Others argue that the dichotomy is false. Future AI systems will likely combine language understanding with world modeling, using text for abstract reasoning and world models for physical prediction. Multimodal models that integrate language, vision, and physical understanding are already emerging as a middle ground.

The practical question is not whether world models will replace LLMs but how they will complement them. A robot assistant needs both: a language model to understand your request and a world model to execute it in the physical world.

Challenges and Limitations

World models face significant technical challenges.

Training Data

LLMs benefit from the internet's vast text corpus. World models need video, sensor data, and interaction data, which is harder to collect, more expensive to store, and more difficult to curate. Building large-scale, diverse training datasets for world models is a major bottleneck.

Generalization

A world model trained on kitchen environments may not generalize to outdoor scenes. Achieving broad generalization across diverse physical environments requires enormous training diversity and model capacity. Current world models tend to work well in narrow domains but struggle with out-of-distribution scenarios.

Evaluation

Measuring the quality of a world model is harder than measuring language model performance. You cannot simply check whether the predicted next frame matches the actual next frame, because there are many valid futures for any given scene. Developing rigorous evaluation metrics for world models is an open research problem.

Computational Cost

Generating detailed physical predictions, especially in real time, requires substantial computation. Genie 3's real-time performance at 720p and 24 fps is impressive but represents the frontier of what current hardware can achieve. Scaling to higher resolutions, longer time horizons, and more complex environments will require continued hardware and algorithmic advances.

JEPA Collapse

A specific technical challenge for the JEPA approach is representation collapse, where the encoder learns to map all inputs to the same representation, making prediction trivially easy but useless. LeCun's team at AMI Labs is actively researching this problem, with recent work on LeWorldModel (LeWM) targeting JEPA collapse in pixel-based predictive world modeling.

The Road Ahead

World models are at a critical inflection point. The convergence of massive funding, mature architectures, and clear practical applications suggests that 2026 and 2027 will see rapid progress.

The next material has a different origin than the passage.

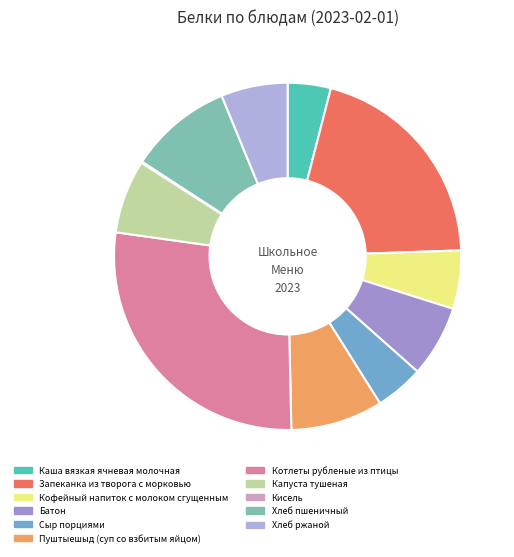

True or false: Хлеб ржаной accounts for 20% of the total.

False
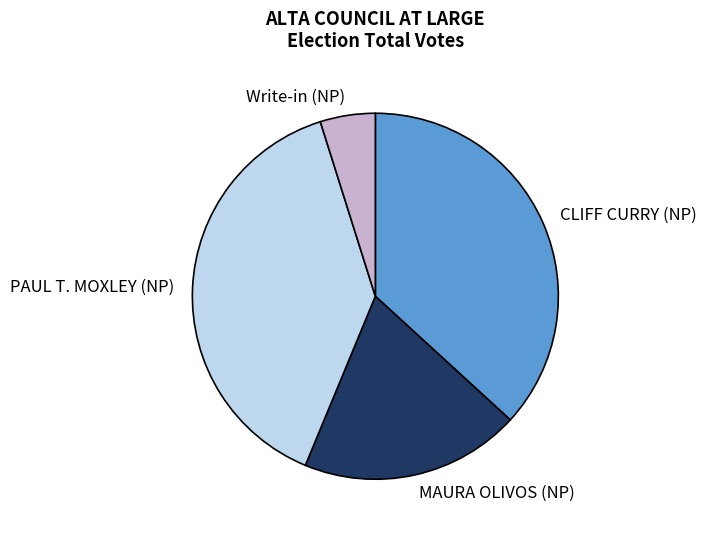

Is it true that Write-in (NP) is 5% of the pie?

True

The key milestones to watch include the performance of AMI Labs' first products based on JEPA, the expansion of World Labs' Marble into commercial applications, the evolution of DeepMind's Genie platform, the emergence of robots that use world models for real-world task planning, and the development of hybrid systems that combine world models with language models for multimodal intelligence.

Whether LeCun's contrarian bet against language models proves correct remains to be seen. But the fundamental insight behind world models, that AI systems need to understand the physical world, not just language, is hard to argue with. The question is not whether world models matter but how quickly they will mature and how they will integrate with the rest of the AI ecosystem.

Key Takeaways

• World models are AI systems that build internal representations of environments and use them to predict future states, enabling planning and physical reasoning.
• Unlike language models that predict the next word, world models predict the next state of a physical or simulated environment.
• JEPA, developed by Yann LeCun, predicts in abstract representation space rather than pixel space, achieving high data efficiency.
• Genie 3 from Google DeepMind is the first real-time interactive world model, generating navigable 3D environments at 720p and 24 fps.
• Over $1.3 billion has been invested in world model startups in early 2026, with AMI Labs and World Labs leading the field.
• Key applications include robotics, autonomous vehicles, simulation, and scientific discovery.
• Major challenges remain in training data, generalization, evaluation, and computational cost.